### Directions for this task
Rewrite the material below, leaving out the pictures and replacing every "Nashville" with "Memphis". Keep everything else unchanged.

○ ○ ○

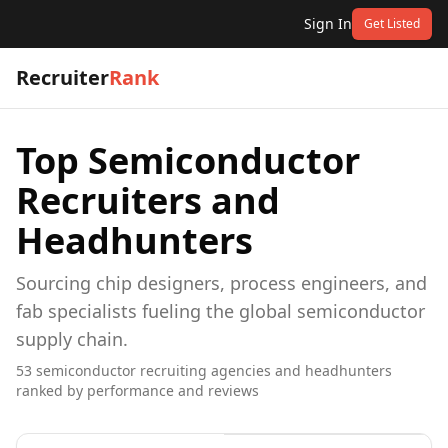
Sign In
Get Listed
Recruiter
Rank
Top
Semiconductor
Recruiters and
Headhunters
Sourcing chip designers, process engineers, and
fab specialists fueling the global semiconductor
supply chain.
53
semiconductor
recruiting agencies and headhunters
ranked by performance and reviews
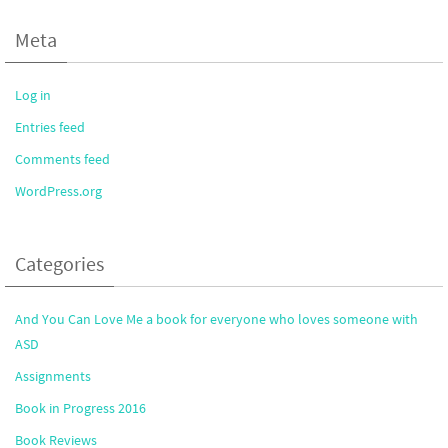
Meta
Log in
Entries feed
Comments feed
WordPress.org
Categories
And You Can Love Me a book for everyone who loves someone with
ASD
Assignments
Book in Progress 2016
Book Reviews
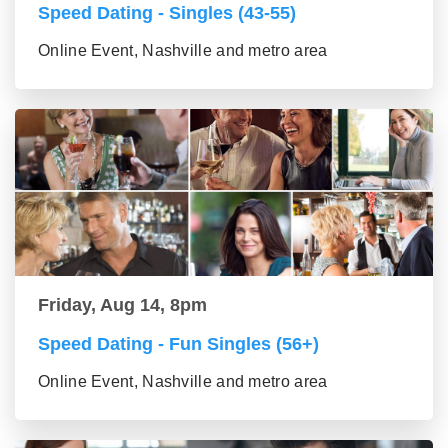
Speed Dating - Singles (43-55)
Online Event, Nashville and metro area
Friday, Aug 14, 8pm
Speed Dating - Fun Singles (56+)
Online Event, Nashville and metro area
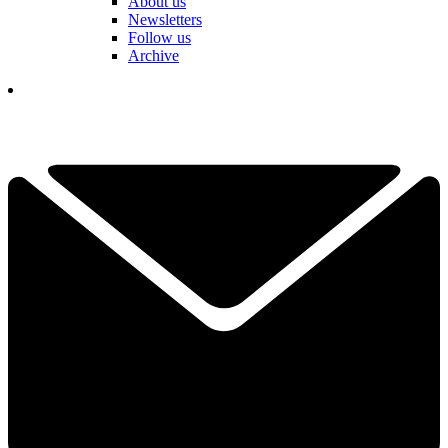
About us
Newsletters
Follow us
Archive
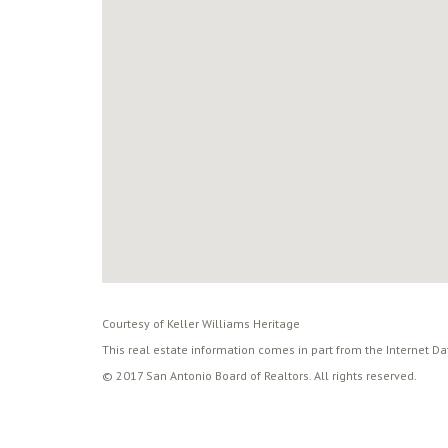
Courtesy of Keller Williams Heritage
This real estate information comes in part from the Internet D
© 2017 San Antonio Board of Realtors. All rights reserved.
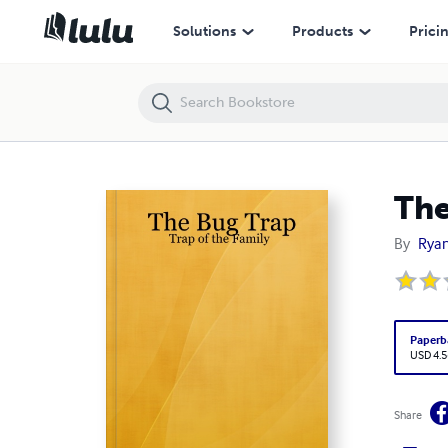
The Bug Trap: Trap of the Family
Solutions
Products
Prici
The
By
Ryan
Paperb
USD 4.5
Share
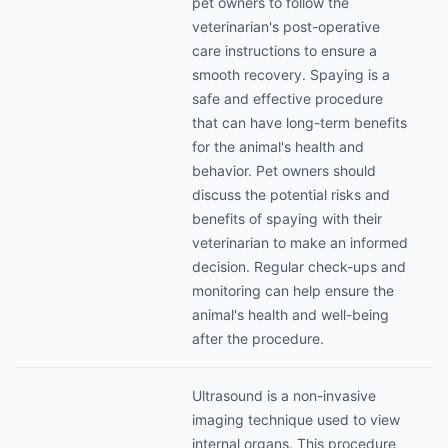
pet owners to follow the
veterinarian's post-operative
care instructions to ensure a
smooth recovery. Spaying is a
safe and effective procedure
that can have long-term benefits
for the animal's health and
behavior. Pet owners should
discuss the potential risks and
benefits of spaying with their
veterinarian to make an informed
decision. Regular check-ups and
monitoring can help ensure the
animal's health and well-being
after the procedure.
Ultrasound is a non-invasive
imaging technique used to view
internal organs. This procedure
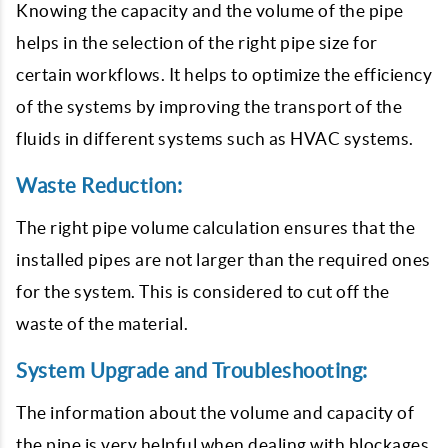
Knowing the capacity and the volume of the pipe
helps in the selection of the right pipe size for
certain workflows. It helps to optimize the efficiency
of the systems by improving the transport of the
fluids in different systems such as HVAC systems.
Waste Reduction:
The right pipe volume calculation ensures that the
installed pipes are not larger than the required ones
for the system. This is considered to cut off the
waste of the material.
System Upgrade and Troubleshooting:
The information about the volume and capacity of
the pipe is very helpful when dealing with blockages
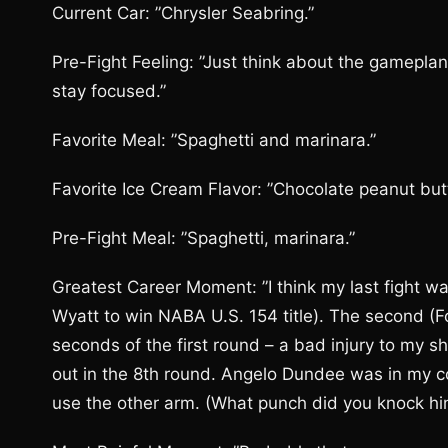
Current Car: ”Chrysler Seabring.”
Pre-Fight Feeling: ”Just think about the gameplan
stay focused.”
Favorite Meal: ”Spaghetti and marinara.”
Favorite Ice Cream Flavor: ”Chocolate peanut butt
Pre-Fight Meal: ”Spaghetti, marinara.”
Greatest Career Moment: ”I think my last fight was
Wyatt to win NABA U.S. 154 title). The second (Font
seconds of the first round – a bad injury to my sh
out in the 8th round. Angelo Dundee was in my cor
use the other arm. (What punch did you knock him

○ ○ ○

### Response to this exercise
Sign In
Get Listed
Recruiter
Rank
Top
Semiconductor
Recruiters and
Headhunters
Sourcing chip designers, process engineers, and
fab specialists fueling the global semiconductor
supply chain.
53
semiconductor
recruiting agencies and headhunters
ranked by performance and reviews
Meta
Log in
Entries feed
Comments feed
WordPress.org
Categories
And You Can Love Me a book for everyone who loves someone with
ASD
Assignments
Book in Progress 2016
Book Reviews
Speed Dating - Singles (43-55)
Online Event, Memphis and metro area
Friday, Aug 14, 8pm
Speed Dating - Fun Singles (56+)
Online Event, Memphis and metro area
About us
Newsletters
Follow us
Archive
Courtesy of Keller Williams Heritage
This real estate information comes in part from the Internet D
© 2017 San Antonio Board of Realtors. All rights reserved.
The Bug Trap: Trap of the Family
Solutions
Products
Prici
The
By
Ryan
Paperb
USD 4.5
Share
pet owners to follow the
veterinarian's post-operative
care instructions to ensure a
smooth recovery. Spaying is a
safe and effective procedure
that can have long-term benefits
for the animal's health and
behavior. Pet owners should
discuss the potential risks and
benefits of spaying with their
veterinarian to make an informed
decision. Regular check-ups and
monitoring can help ensure the
animal's health and well-being
after the procedure.
Ultrasound is a non-invasive
imaging technique used to view
internal organs. This procedure
Knowing the capacity and the volume of the pipe
helps in the selection of the right pipe size for
certain workflows. It helps to optimize the efficiency
of the systems by improving the transport of the
fluids in different systems such as HVAC systems.
Waste Reduction:
The right pipe volume calculation ensures that the
installed pipes are not larger than the required ones
for the system. This is considered to cut off the
waste of the material.
System Upgrade and Troubleshooting:
The information about the volume and capacity of
the pipe is very helpful when dealing with blockages
Current Car: ”Chrysler Seabring.”
Pre-Fight Feeling: ”Just think about the gameplan
stay focused.”
Favorite Meal: ”Spaghetti and marinara.”
Favorite Ice Cream Flavor: ”Chocolate peanut butt
Pre-Fight Meal: ”Spaghetti, marinara.”
Greatest Career Moment: ”I think my last fight was
Wyatt to win NABA U.S. 154 title). The second (Font
seconds of the first round – a bad injury to my sh
out in the 8th round. Angelo Dundee was in my cor
use the other arm. (What punch did you knock him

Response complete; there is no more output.